Looks good, also a comment on performance, we might want to replace db_select by db_query.

salvis’s picture

Yes, but db_query() does not lend itself to rewriting anymore, and because of the missing translation layer it can cause problems for the non-MySQL databases. I'm eliminating all db_query()s from my modules.

richard.thomas’s picture

Sounds good, here is a new version with static caching of the count by vid.

salvis’s picture

Version: 7.x-1.x-dev » 8.x-1.x-dev

Looks good — let's see whether it applies to D8...

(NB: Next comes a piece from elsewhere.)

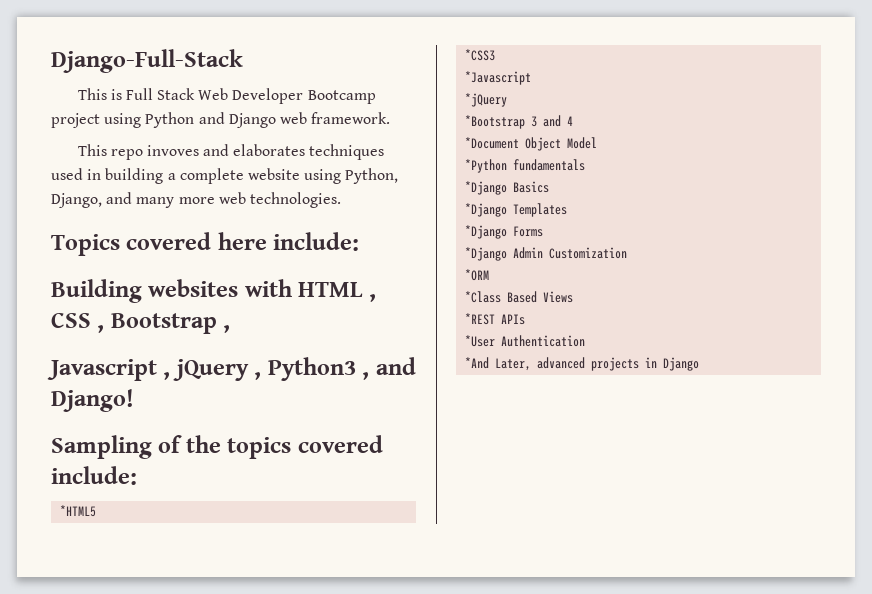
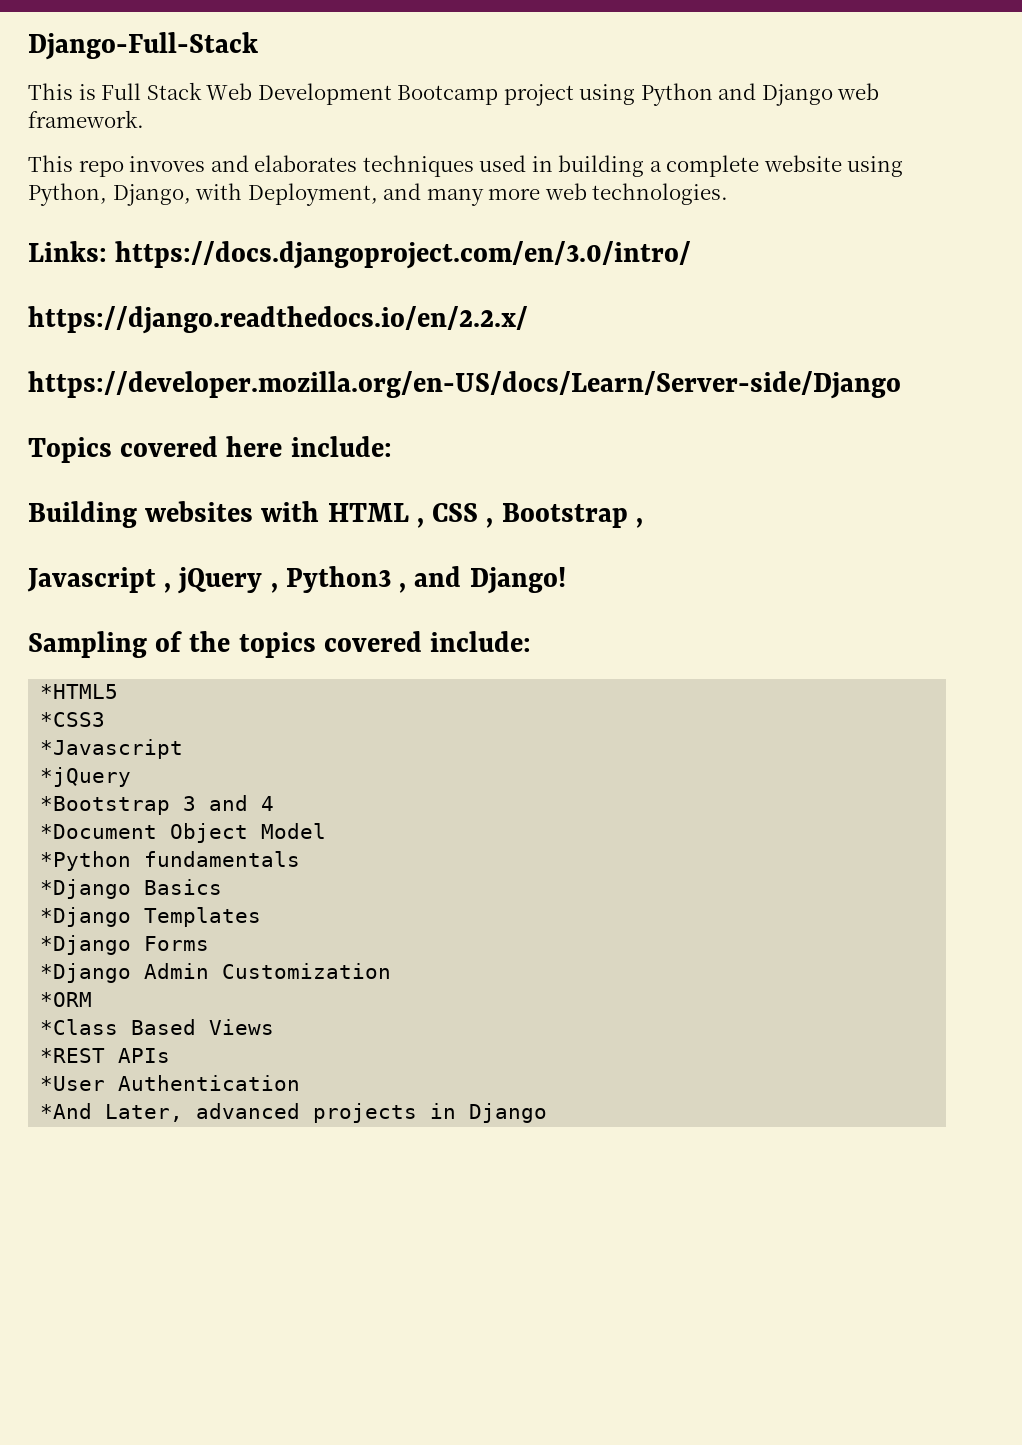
[232,88,304,104] Developer -> [257,83,392,105] Development
(102, 200) none -> [195,183,378,206] with Deployment,
(341, 200) none -> [28,241,692,269] [28,306,528,334] [28,371,901,399] // Links: https://docs.djangoproject.com/en/3.0/intro/ // https://django.readthedocs.io/en/2.2.x/ // https://developer.mozilla.org/en-US/docs/Learn/Server-side/Django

+++ devel/devel_generate/taxonomy.devel_generate.inc	(working copy)
@@ -15,22 +15,23 @@
+  // Count the available terms for this vocabulary, keeping a static cache to ¶

A trailing space crept in.

+++ devel/devel_generate/taxonomy.devel_generate.inc	(working copy)
@@ -15,22 +15,23 @@
+  if (empty($term_counts[$vocabulary->vid])) {
+    $term_counts[$vocabulary->vid] = (int) $query->countQuery()->execute()->fetchField();
+  }
+  if ($term_counts[$vocabulary->vid] > 0) {

Since you cater to the fact that the count could be 0, you should use !isset() rather than empty().

salvis’s picture

Status: Needs review » Needs work

The last submitted patch, devel_generate-betterrandomtaxonomyterms-1328380.patch, failed testing.

richard.thomas’s picture

Status: Needs work » Needs review
StatusFileSize
new1.89 KB

Good point, fixed to use !isset() and removed trailing space, here's a version that applies to 8.x-dev, but I have no drupal 8 environment to test in at the moment.

pcambra’s picture

+++ devel/devel_generate/taxonomy.devel_generate.inc	(working copy)
@@ -15,22 +15,23 @@
+  $term_counts = &drupal_static(__FUNCTION__, array());
+  if (!isset($term_counts[$vocabulary->vid])) {

We're returning an array keyed by 'tid', I guess this is never going to hit cache this way, is it?

nterbogt’s picture

It should hit the cache as it's keyed by $vocabulary->vid.

salvis’s picture

Looks good. Anyone wants to test this?

pcambra’s picture

StatusFileSize
new1.95 KB

Ok, tried the patch and the logic works great, had to change several things to make it work with D8 HEAD.

salvis’s picture

Thanks, pcambra! Are you OK with #21, richard.thomas?

richard.thomas’s picture

Yep, looks good to me.

13rac1’s picture

Status: Needs review » Needs work
Issue tags: +needs backport to 7.x-1.x

No longer applies to current 8.x-1.x-dev.

Tagging for backport.

13rac1’s picture

Status: Needs work » Needs review
StatusFileSize
new2.2 KB

My goal is fixing this in 7.x, but here is a patch for 8.x. Requires the patch in #2103393: field_behaviors_widget() is removed. Won't pass tests until that patch is committed.

pcambra’s picture

Issue summary: View changes
Status: Needs review » Needs work

Devel generation has changed to be pluggable in #2154141: DevelGenerate as a D8 plugin type so this needs a re roll.

moshe weitzman’s picture

Status: Needs work » Fixed

I think I fixed the bug, but in an inefficient way. Lets just call this fixed and discuss efficiency when needed.

Status: Fixed » Closed (fixed)

Automatically closed - issue fixed for 2 weeks with no activity.